### Exercise aim:
Every entry below should come back unchanged, except that the pictures are dropped.

(Items listed in a dataset)
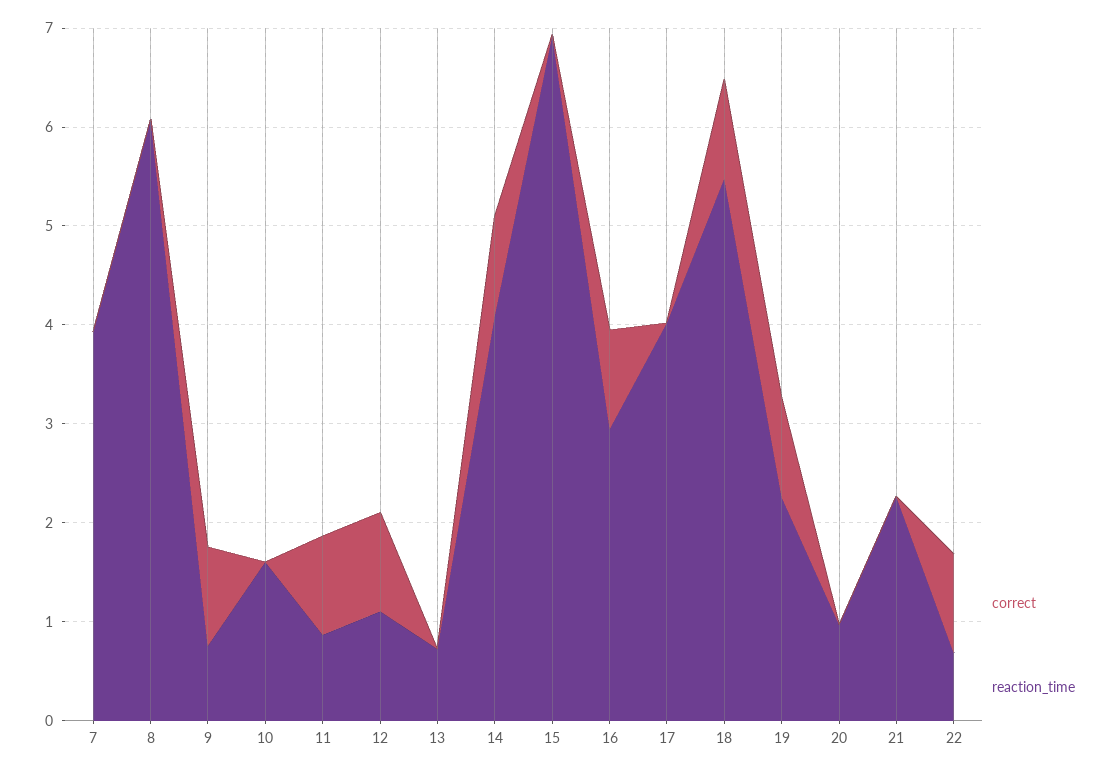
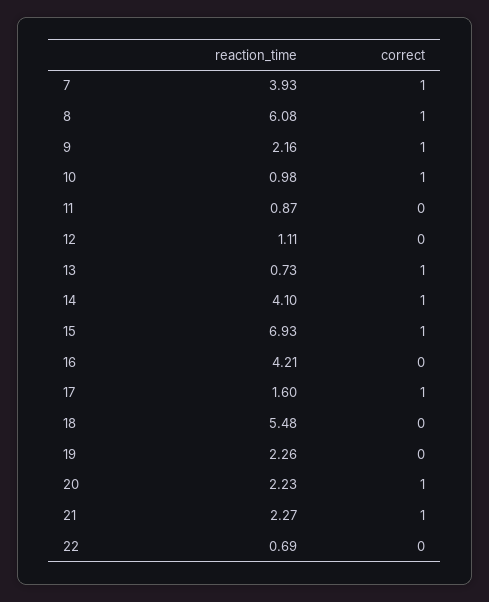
correct, 7: 0 -> 1
correct, 8: 0 -> 1
reaction_time, 9: 0.8 -> 2.16
correct, 10: 0 -> 1
reaction_time, 10: 1.6 -> 0.98
correct, 11: 1 -> 0
correct, 12: 1 -> 0
correct, 13: 0 -> 1
correct, 15: 0 -> 1
correct, 16: 1 -> 0
reaction_time, 16: 3 -> 4.21
correct, 17: 0 -> 1
reaction_time, 17: 4 -> 1.6
correct, 18: 1 -> 0
correct, 19: 1 -> 0
correct, 20: 0 -> 1
reaction_time, 20: 1 -> 2.23
correct, 21: 0 -> 1
correct, 22: 1 -> 0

### Exercise response:
correct, 7: 0 -> 1
correct, 8: 0 -> 1
reaction_time, 9: 0.8 -> 2.16
correct, 10: 0 -> 1
reaction_time, 10: 1.6 -> 0.98
correct, 11: 1 -> 0
correct, 12: 1 -> 0
correct, 13: 0 -> 1
correct, 15: 0 -> 1
correct, 16: 1 -> 0
reaction_time, 16: 3 -> 4.21
correct, 17: 0 -> 1
reaction_time, 17: 4 -> 1.6
correct, 18: 1 -> 0
correct, 19: 1 -> 0
correct, 20: 0 -> 1
reaction_time, 20: 1 -> 2.23
correct, 21: 0 -> 1
correct, 22: 1 -> 0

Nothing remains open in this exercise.